Return every line of the rows below that contains the string "gland", matching case exactly.

(Collected data)
=-=-=-=-=

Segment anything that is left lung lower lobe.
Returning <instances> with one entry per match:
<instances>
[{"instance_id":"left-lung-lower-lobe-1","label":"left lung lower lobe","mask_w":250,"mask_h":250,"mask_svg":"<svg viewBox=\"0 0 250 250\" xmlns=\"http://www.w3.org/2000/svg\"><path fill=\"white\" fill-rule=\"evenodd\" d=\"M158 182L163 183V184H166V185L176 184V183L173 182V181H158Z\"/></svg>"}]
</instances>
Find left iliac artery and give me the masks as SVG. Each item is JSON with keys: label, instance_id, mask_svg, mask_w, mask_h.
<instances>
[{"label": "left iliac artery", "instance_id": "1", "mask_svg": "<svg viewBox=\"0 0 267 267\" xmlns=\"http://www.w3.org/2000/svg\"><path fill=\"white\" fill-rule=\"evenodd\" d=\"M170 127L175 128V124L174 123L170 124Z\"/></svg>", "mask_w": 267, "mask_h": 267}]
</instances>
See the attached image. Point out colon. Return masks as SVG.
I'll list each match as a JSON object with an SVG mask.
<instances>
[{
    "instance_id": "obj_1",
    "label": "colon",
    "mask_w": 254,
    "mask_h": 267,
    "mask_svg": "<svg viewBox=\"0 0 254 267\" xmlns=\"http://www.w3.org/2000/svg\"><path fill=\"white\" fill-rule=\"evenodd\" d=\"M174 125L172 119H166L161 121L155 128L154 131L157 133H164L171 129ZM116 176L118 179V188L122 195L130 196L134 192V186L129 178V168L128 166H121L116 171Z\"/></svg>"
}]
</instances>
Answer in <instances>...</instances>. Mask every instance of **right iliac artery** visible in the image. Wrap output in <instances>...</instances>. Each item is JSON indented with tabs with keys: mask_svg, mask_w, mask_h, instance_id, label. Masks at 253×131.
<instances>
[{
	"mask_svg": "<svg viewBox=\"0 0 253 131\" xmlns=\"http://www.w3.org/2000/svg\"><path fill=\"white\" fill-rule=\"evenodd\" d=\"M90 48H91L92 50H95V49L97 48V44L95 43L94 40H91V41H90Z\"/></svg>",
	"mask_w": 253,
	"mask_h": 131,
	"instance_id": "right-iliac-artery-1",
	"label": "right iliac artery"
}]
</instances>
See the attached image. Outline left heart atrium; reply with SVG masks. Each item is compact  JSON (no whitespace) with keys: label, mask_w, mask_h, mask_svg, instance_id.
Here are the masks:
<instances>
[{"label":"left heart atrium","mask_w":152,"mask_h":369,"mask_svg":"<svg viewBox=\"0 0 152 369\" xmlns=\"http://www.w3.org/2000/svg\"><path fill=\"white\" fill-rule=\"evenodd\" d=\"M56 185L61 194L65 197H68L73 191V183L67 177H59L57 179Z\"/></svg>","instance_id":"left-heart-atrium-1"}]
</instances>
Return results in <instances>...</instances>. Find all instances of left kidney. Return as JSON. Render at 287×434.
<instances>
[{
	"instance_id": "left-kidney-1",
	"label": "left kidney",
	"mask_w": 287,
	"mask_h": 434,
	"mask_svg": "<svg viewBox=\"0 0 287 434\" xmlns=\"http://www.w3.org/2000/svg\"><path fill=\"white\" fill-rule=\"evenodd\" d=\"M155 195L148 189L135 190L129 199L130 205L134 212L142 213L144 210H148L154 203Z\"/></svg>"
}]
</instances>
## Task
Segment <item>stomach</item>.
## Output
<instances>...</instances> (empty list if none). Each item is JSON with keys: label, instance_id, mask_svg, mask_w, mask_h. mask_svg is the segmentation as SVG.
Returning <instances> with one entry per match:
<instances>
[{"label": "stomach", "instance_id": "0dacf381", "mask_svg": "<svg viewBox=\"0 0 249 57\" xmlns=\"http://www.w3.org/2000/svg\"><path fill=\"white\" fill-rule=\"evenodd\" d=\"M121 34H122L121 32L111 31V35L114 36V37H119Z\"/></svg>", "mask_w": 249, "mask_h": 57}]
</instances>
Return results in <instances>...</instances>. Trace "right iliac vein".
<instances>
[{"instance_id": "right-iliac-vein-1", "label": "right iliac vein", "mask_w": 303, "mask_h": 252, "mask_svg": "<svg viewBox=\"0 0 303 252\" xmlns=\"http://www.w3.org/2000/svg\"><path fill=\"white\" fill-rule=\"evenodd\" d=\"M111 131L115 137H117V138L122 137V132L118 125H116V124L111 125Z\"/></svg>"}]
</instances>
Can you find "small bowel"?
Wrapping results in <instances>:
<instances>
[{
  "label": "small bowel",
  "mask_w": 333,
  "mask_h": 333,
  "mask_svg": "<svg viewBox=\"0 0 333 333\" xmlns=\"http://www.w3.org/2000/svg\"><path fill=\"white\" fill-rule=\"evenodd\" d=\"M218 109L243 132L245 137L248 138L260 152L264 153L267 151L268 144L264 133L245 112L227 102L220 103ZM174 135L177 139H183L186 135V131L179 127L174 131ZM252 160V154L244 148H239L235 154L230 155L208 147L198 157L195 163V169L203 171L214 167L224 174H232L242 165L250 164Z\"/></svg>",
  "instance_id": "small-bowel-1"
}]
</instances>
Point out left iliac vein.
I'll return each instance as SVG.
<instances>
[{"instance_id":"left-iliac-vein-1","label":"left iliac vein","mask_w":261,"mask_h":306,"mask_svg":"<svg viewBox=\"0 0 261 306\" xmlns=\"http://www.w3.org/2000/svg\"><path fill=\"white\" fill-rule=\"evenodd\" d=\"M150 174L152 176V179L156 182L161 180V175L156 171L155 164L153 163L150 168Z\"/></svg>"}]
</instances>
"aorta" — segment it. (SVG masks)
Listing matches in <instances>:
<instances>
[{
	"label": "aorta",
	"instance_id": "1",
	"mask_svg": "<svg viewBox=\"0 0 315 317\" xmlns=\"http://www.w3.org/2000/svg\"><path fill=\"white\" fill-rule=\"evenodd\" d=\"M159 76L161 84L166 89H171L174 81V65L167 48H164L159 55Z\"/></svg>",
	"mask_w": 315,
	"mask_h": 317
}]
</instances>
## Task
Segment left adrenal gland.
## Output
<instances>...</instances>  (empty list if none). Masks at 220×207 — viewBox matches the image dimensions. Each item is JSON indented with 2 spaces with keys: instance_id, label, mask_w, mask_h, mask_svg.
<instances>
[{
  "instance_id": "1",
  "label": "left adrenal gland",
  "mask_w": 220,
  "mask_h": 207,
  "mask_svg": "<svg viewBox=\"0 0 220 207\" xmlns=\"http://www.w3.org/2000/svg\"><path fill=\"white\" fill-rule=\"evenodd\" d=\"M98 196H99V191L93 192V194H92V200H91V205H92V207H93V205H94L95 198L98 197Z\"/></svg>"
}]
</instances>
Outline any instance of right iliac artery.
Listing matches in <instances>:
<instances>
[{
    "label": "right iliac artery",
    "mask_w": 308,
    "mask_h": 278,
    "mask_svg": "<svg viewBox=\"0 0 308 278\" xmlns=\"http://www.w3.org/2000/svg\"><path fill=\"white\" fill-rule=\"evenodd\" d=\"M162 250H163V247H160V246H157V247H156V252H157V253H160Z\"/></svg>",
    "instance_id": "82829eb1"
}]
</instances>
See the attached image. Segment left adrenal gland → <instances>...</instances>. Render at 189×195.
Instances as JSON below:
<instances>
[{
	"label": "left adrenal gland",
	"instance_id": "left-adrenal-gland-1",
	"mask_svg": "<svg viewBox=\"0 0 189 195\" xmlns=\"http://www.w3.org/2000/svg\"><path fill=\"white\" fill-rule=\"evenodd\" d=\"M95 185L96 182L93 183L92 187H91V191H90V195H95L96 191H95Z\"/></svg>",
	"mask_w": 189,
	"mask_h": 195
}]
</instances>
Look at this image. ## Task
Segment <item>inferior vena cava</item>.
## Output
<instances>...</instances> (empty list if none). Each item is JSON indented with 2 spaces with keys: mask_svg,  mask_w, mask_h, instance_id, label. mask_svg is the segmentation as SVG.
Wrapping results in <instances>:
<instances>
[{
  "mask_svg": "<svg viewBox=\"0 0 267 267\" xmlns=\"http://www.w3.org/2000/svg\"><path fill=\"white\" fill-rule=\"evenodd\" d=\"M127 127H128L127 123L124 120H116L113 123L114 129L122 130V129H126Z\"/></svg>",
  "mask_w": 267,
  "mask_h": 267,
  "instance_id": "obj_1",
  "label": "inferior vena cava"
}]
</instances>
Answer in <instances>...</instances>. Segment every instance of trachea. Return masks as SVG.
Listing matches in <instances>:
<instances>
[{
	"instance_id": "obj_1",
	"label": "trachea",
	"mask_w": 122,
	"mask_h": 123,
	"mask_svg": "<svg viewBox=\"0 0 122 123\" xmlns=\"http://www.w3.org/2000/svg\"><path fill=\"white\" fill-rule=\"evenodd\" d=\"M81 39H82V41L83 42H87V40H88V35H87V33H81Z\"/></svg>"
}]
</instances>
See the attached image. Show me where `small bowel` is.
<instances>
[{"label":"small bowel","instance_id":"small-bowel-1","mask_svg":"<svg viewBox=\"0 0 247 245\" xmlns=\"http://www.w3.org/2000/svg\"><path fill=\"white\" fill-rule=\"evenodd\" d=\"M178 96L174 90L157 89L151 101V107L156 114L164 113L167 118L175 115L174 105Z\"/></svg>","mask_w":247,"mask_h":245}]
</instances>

=-=-=-=-=

Problem solution
Segment left adrenal gland.
  "label": "left adrenal gland",
See the attached image. Segment left adrenal gland → <instances>...</instances>. Render at 189×195.
	"label": "left adrenal gland",
	"instance_id": "left-adrenal-gland-1",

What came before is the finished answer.